Based on the information above, our Mainstream customers are 28% and 27%, and 23% more likely to purchase Chip bags that are 270g, 380g, and 330g respectively.

Looking at how our customers shop, it’s clear that Mainstream young singles and couples play a big role in chip sales. They’re noticeably more likely to pick up Tyrrells (24%), Twisties (23%), and Kettle (20%), so these brands should definitely be higher on our procurement priority list.

We see a similar pattern with bag sizes too. Packs around 270g, 380g, and 330g are bought much more often,28%, 27%, and 23% more likely, respectively. These are the sizes this group gravitates toward the most, which suggests they’re ideal for restocking and maintaining good shelf availability.
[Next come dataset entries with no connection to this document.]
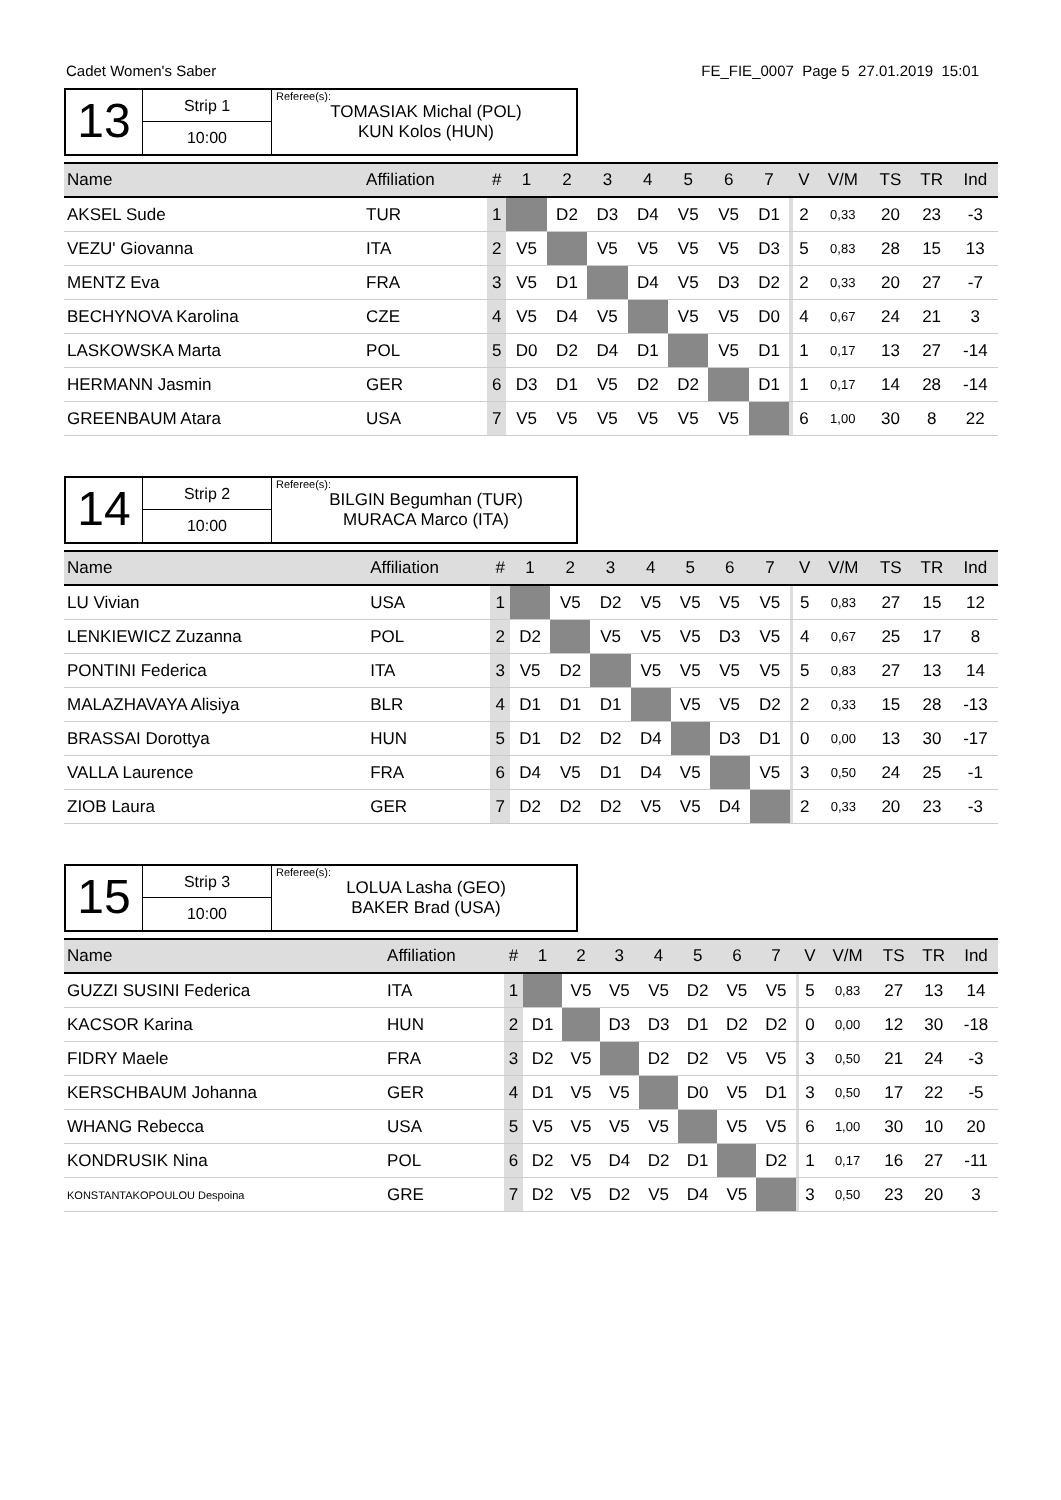Cadet Women's Saber FE_FIE_0007 Page 5 27.01.2019 15:01
13
Strip 1
10:00
Referee(s):
TOMASIAK Michal (POL)
KUN Kolos (HUN)
| Name | Affiliation | # | 1 | 2 | 3 | 4 | 5 | 6 | 7 | | V | V/M | TS | TR | Ind |
| --- | --- | --- | --- | --- | --- | --- | --- | --- | --- | --- | --- | --- | --- | --- | --- |
| AKSEL Sude | TUR | 1 | | D2 | D3 | D4 | V5 | V5 | D1 | | 2 | 0,33 | 20 | 23 | -3 |
| VEZU' Giovanna | ITA | 2 | V5 | | V5 | V5 | V5 | V5 | D3 | | 5 | 0,83 | 28 | 15 | 13 |
| MENTZ Eva | FRA | 3 | V5 | D1 | | D4 | V5 | D3 | D2 | | 2 | 0,33 | 20 | 27 | -7 |
| BECHYNOVA Karolina | CZE | 4 | V5 | D4 | V5 | | V5 | V5 | D0 | | 4 | 0,67 | 24 | 21 | 3 |
| LASKOWSKA Marta | POL | 5 | D0 | D2 | D4 | D1 | | V5 | D1 | | 1 | 0,17 | 13 | 27 | -14 |
| HERMANN Jasmin | GER | 6 | D3 | D1 | V5 | D2 | D2 | | D1 | | 1 | 0,17 | 14 | 28 | -14 |
| GREENBAUM Atara | USA | 7 | V5 | V5 | V5 | V5 | V5 | V5 | | | 6 | 1,00 | 30 | 8 | 22 |
14
Strip 2
10:00
Referee(s):
BILGIN Begumhan (TUR)
MURACA Marco (ITA)
| Name | Affiliation | # | 1 | 2 | 3 | 4 | 5 | 6 | 7 | | V | V/M | TS | TR | Ind |
| --- | --- | --- | --- | --- | --- | --- | --- | --- | --- | --- | --- | --- | --- | --- | --- |
| LU Vivian | USA | 1 | | V5 | D2 | V5 | V5 | V5 | V5 | | 5 | 0,83 | 27 | 15 | 12 |
| LENKIEWICZ Zuzanna | POL | 2 | D2 | | V5 | V5 | V5 | D3 | V5 | | 4 | 0,67 | 25 | 17 | 8 |
| PONTINI Federica | ITA | 3 | V5 | D2 | | V5 | V5 | V5 | V5 | | 5 | 0,83 | 27 | 13 | 14 |
| MALAZHAVAYA Alisiya | BLR | 4 | D1 | D1 | D1 | | V5 | V5 | D2 | | 2 | 0,33 | 15 | 28 | -13 |
| BRASSAI Dorottya | HUN | 5 | D1 | D2 | D2 | D4 | | D3 | D1 | | 0 | 0,00 | 13 | 30 | -17 |
| VALLA Laurence | FRA | 6 | D4 | V5 | D1 | D4 | V5 | | V5 | | 3 | 0,50 | 24 | 25 | -1 |
| ZIOB Laura | GER | 7 | D2 | D2 | D2 | V5 | V5 | D4 | | | 2 | 0,33 | 20 | 23 | -3 |
15
Strip 3
10:00
Referee(s):
LOLUA Lasha (GEO)
BAKER Brad (USA)
| Name | Affiliation | # | 1 | 2 | 3 | 4 | 5 | 6 | 7 | | V | V/M | TS | TR | Ind |
| --- | --- | --- | --- | --- | --- | --- | --- | --- | --- | --- | --- | --- | --- | --- | --- |
| GUZZI SUSINI Federica | ITA | 1 | | V5 | V5 | V5 | D2 | V5 | V5 | | 5 | 0,83 | 27 | 13 | 14 |
| KACSOR Karina | HUN | 2 | D1 | | D3 | D3 | D1 | D2 | D2 | | 0 | 0,00 | 12 | 30 | -18 |
| FIDRY Maele | FRA | 3 | D2 | V5 | | D2 | D2 | V5 | V5 | | 3 | 0,50 | 21 | 24 | -3 |
| KERSCHBAUM Johanna | GER | 4 | D1 | V5 | V5 | | D0 | V5 | D1 | | 3 | 0,50 | 17 | 22 | -5 |
| WHANG Rebecca | USA | 5 | V5 | V5 | V5 | V5 | | V5 | V5 | | 6 | 1,00 | 30 | 10 | 20 |
| KONDRUSIK Nina | POL | 6 | D2 | V5 | D4 | D2 | D1 | | D2 | | 1 | 0,17 | 16 | 27 | -11 |
| KONSTANTAKOPOULOU Despoina | GRE | 7 | D2 | V5 | D2 | V5 | D4 | V5 | | | 3 | 0,50 | 23 | 20 | 3 |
Focusing our inventory on these brand-and-size combinations will help us meet demand more consistently, avoid unnecessary stockouts, and keep sales growing. It may also be worth negotiating better terms with suppliers for these high-demand items since they move so quickly.

As always, customer habits can shift over time, so it’s important that we keep monitoring sales and adjust our procurement approach whenever we see changes in what people are buying.